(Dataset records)
"""
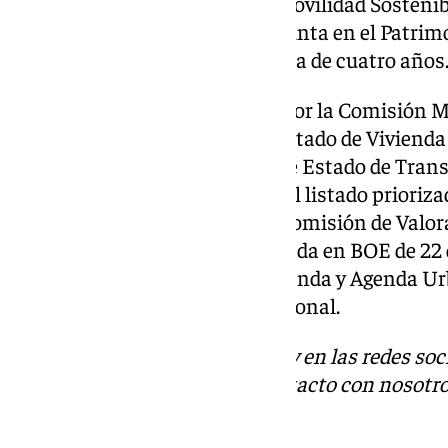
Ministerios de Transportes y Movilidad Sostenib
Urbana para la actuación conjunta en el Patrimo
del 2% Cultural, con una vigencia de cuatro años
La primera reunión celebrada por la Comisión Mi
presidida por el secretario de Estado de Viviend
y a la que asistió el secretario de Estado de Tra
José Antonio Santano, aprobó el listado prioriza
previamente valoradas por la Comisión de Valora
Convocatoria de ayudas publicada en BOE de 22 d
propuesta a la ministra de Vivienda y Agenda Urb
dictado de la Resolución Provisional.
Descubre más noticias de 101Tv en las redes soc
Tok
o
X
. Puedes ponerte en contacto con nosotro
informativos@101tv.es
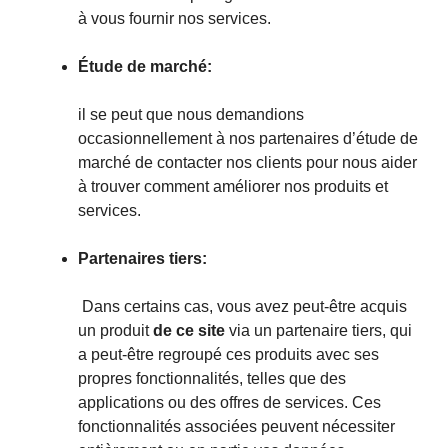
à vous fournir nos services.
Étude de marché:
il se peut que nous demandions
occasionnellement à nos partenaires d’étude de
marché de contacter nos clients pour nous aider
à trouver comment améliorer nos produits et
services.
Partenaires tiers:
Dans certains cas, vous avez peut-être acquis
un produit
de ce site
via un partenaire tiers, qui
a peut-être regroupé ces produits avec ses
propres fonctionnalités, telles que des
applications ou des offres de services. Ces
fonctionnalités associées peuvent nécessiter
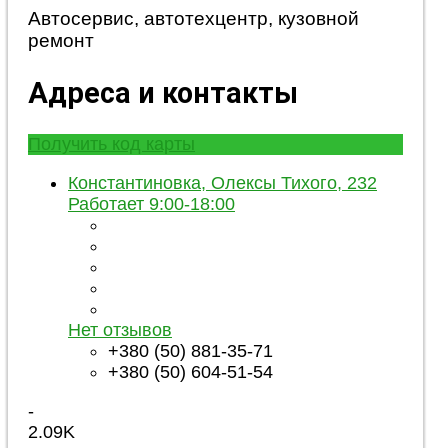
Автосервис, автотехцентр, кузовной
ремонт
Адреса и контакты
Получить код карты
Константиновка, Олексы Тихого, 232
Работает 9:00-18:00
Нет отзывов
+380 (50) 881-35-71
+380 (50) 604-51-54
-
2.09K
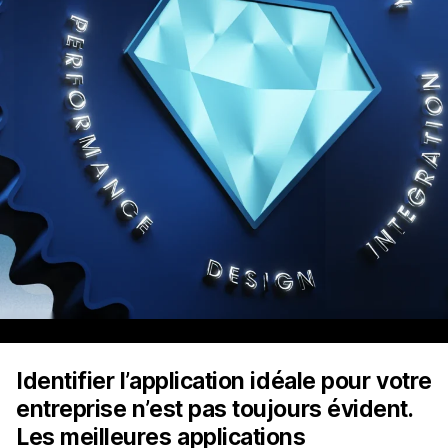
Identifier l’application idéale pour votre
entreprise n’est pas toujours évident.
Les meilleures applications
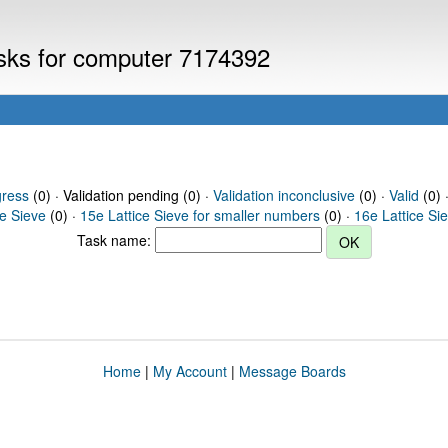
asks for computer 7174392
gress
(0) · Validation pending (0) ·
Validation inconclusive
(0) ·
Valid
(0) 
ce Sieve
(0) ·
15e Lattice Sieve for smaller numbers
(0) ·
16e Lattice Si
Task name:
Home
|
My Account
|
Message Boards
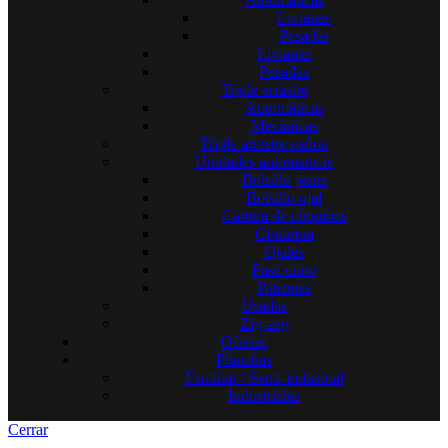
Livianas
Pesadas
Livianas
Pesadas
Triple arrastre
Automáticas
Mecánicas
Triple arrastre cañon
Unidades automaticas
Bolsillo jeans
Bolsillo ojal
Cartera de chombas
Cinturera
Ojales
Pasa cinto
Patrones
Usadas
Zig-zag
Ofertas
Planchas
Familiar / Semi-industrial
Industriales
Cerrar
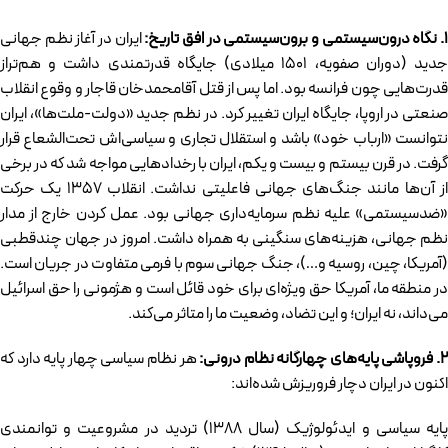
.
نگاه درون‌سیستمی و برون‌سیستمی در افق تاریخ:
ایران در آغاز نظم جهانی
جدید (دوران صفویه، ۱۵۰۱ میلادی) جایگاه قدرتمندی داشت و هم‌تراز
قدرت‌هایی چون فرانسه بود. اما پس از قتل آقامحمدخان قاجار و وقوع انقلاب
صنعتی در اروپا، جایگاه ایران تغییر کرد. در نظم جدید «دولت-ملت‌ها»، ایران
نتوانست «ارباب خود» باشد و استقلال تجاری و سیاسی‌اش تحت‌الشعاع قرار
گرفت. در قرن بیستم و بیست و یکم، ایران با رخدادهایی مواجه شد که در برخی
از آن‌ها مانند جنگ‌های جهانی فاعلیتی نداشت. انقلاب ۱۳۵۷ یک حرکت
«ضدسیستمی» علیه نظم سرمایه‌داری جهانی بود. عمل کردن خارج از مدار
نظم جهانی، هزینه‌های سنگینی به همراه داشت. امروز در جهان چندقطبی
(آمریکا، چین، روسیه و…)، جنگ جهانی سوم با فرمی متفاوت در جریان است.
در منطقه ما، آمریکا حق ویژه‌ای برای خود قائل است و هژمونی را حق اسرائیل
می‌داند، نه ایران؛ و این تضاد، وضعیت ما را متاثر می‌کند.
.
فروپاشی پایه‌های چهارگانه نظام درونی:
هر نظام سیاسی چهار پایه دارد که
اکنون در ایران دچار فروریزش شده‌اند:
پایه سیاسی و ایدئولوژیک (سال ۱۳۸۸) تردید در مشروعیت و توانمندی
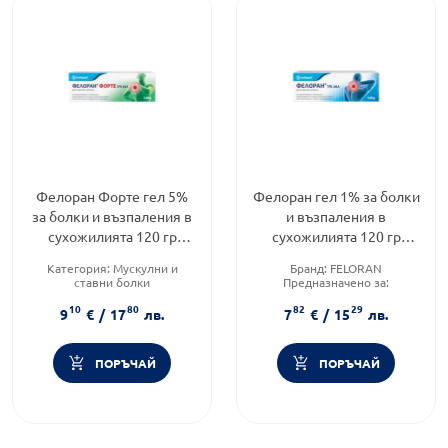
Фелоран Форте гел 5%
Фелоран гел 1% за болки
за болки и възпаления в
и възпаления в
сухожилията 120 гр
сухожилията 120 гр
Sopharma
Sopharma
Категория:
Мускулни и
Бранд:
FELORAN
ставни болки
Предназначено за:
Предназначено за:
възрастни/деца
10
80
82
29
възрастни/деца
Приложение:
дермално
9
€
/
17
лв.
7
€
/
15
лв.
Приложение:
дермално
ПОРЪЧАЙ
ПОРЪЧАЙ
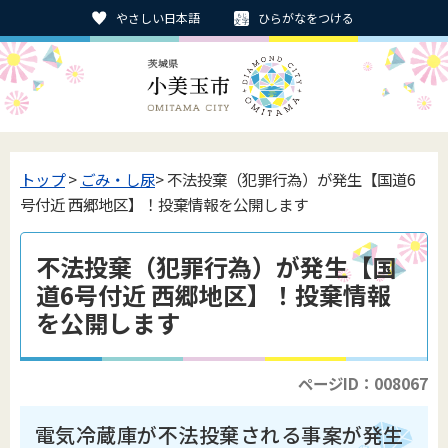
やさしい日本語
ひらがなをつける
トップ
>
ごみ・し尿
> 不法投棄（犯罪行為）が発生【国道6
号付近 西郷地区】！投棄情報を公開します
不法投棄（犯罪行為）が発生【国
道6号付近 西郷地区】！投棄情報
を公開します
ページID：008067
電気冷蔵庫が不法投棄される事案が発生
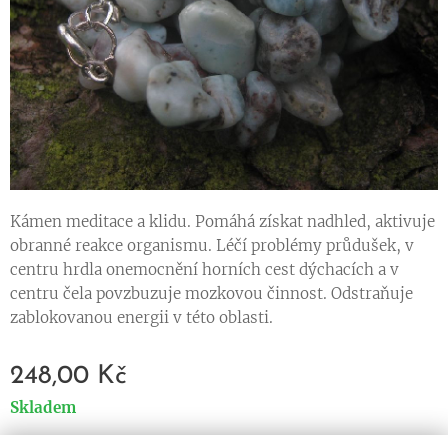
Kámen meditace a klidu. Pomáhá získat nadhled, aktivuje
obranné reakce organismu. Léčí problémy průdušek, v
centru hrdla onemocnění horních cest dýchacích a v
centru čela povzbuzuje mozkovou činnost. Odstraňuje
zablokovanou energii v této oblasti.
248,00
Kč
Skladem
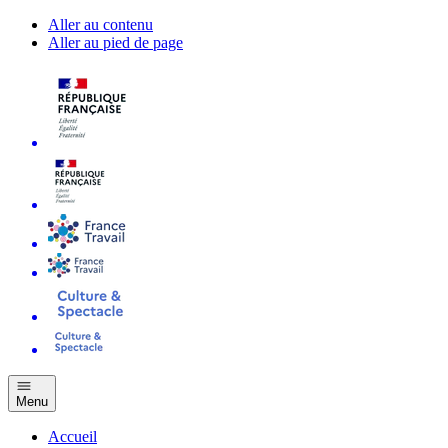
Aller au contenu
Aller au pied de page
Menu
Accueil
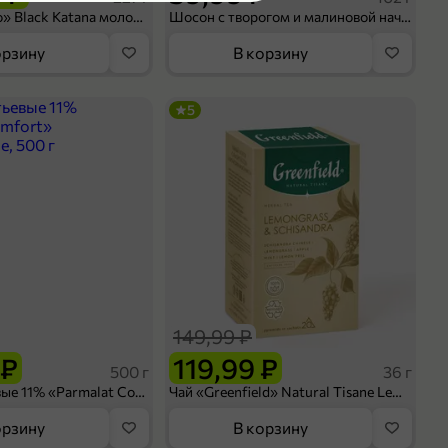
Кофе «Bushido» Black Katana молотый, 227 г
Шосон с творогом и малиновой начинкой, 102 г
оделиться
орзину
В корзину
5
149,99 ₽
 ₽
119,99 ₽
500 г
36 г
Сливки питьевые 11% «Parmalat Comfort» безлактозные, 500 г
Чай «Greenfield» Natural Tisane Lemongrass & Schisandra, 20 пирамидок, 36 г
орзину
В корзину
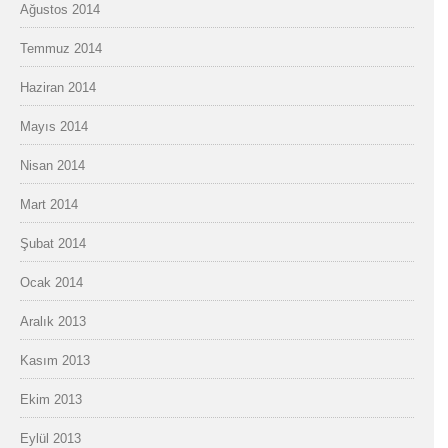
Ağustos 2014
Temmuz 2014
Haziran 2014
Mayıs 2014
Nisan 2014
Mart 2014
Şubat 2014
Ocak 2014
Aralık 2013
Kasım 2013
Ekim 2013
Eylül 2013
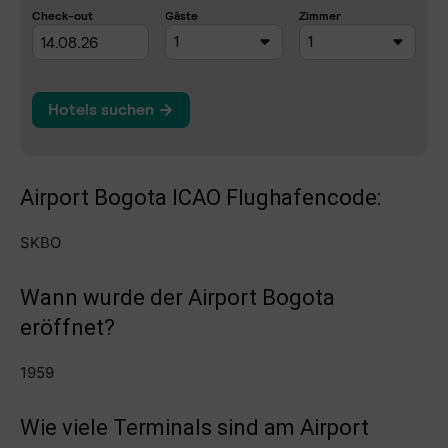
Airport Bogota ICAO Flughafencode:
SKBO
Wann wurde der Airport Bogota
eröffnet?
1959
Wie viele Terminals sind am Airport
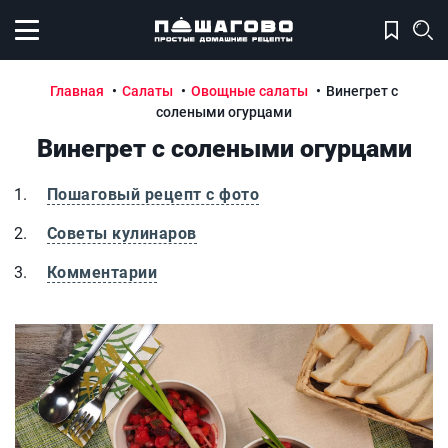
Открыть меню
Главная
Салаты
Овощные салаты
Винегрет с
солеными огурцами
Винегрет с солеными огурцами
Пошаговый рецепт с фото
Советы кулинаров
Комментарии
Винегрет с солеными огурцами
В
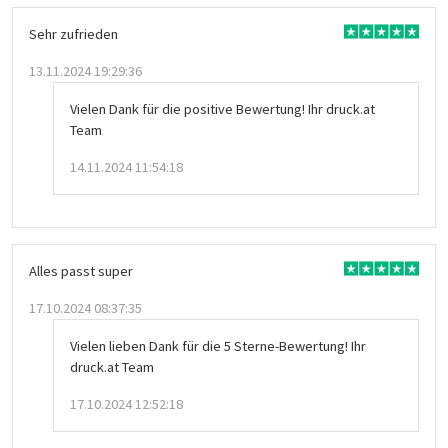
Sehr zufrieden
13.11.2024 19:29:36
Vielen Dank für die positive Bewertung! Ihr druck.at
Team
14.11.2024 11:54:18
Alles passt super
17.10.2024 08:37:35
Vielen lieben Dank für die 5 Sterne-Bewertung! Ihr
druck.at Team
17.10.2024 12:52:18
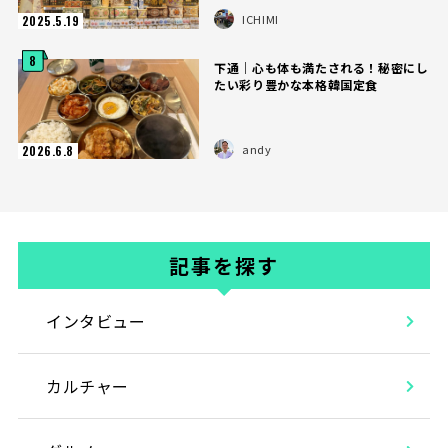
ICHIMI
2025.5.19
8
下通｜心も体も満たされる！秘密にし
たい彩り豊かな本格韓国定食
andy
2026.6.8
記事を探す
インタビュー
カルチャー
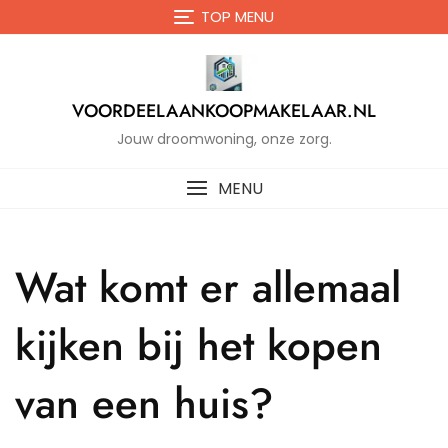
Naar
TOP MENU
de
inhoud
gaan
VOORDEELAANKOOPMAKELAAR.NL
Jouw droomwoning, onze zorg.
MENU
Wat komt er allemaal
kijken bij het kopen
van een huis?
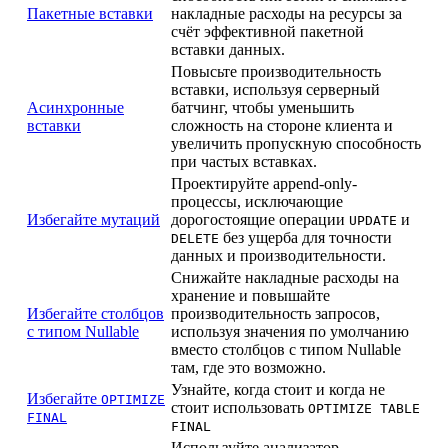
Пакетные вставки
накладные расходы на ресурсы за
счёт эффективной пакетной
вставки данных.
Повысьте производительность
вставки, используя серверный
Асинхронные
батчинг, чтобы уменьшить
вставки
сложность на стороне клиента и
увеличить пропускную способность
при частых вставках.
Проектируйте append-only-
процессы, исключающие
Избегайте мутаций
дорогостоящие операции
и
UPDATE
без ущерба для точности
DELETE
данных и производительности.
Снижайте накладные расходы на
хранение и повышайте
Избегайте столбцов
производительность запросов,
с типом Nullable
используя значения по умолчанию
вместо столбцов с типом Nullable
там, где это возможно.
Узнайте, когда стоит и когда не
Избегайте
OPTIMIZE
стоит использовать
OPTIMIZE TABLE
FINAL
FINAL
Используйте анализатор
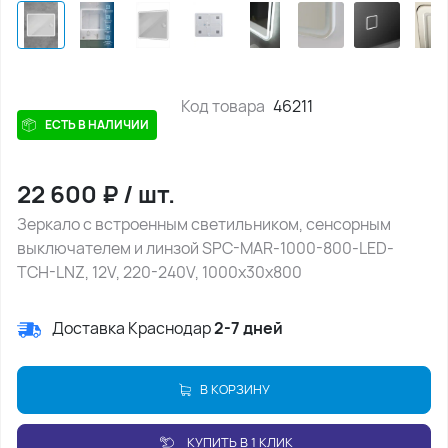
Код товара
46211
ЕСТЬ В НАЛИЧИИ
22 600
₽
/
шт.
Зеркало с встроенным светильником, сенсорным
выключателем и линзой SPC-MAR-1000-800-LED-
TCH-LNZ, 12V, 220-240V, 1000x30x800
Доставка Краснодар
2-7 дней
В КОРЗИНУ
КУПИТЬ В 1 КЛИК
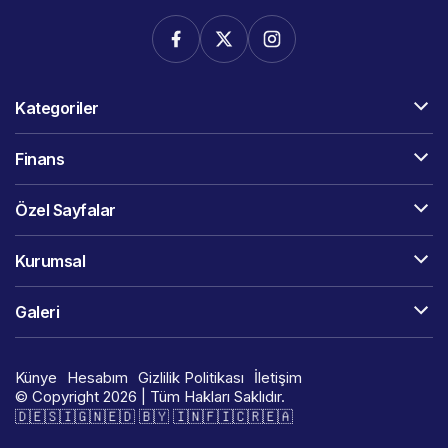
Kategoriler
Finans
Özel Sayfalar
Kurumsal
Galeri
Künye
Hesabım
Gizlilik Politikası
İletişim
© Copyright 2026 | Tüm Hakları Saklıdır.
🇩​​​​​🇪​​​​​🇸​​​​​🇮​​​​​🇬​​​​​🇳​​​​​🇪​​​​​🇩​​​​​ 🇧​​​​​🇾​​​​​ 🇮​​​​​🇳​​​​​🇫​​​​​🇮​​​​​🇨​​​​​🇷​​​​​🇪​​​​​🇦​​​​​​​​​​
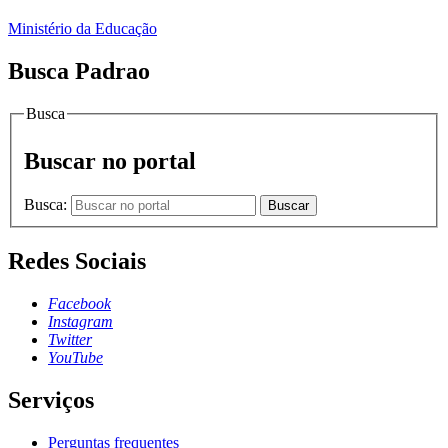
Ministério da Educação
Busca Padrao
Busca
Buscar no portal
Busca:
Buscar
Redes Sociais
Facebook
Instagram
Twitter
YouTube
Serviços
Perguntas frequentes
"""
● **What you will do**
Return only the number of lines in the data that contain "используя".

● **Solution**
2